Police in Jiangcheng County, which is close to China’s borders with Vietnam and Laos, visited the eateries on Thursday after being alerted by an online video, the local publicity authority said.
According to a report by news website thepaper.cn, the restaurants’ menus featured numerous protected species, including macaque, muntjac deer, porcupine and jackal.
During the raids, officials rescued 22 animals, 21 of which were nationally protected, as well as 117 kilograms of meat and related products, the authority said.
Due to its proximity to national borders, and free trade agreement with Vietnam, Jiangcheng is ideally placed for the illicit trade in rare breeds, all of which command huge prices on restaurant menus, the report said.

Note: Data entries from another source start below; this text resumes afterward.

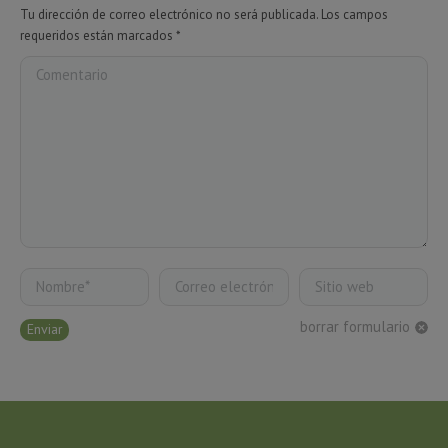
Tu dirección de correo electrónico no será publicada. Los campos
requeridos están marcados
*
Comentario
Nombre *
Correo electrónico *
Sitio web
borrar formulario
Enviar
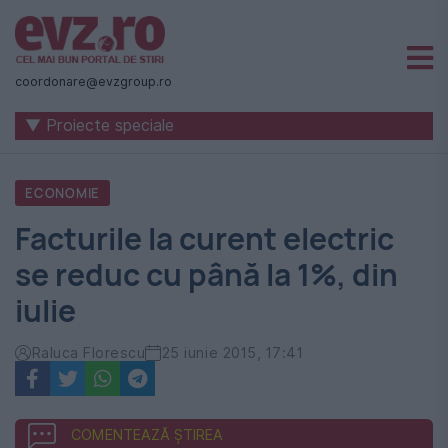
Știri
naționale
coordonare@evzgroup.ro
și
▼ Proiecte speciale
internaționale
|
ECONOMIE
România
Facturile la curent electric
-
se reduc cu până la 1%, din
Evenimentul
iulie
Zilei
Raluca Florescu
25 iunie 2015, 17:41
COMENTEAZĂ ȘTIREA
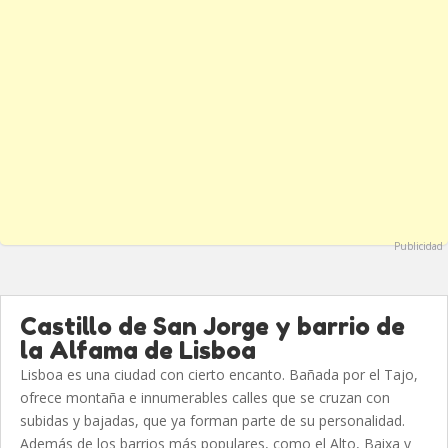
Publicidad
Castillo de San Jorge y barrio de
la Alfama de Lisboa
Lisboa es una ciudad con cierto encanto. Bañada por el Tajo,
ofrece montaña e innumerables calles que se cruzan con
subidas y bajadas, que ya forman parte de su personalidad.
Además de los barrios más populares, como el Alto, Baixa y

As well as the six people detained, nine officials with the county government have been punished for failing to regulate and supervise the local food market, the authority said.
Four of them — He Shaoliang, the county’s forestry police chief, Li Kangyun, deputy head of the town of Qushui, Li Faqing, deputy director of the county’s industrial and commercial watchdog, and Jiang Dong, a senior forestry official — have been suspended from their posts, it said.
In a bid to prevent similar incidents happening in the future, the Jiangcheng government is in talks with authorities in Vietnam and Laos to increase cooperation in the fight against the illegal trade in wildlife.
In China, anyone found guilty of killing or trading in endangered wildlife can be jailed for up to 5 years.
It is not, however, an offense to eat such beasts.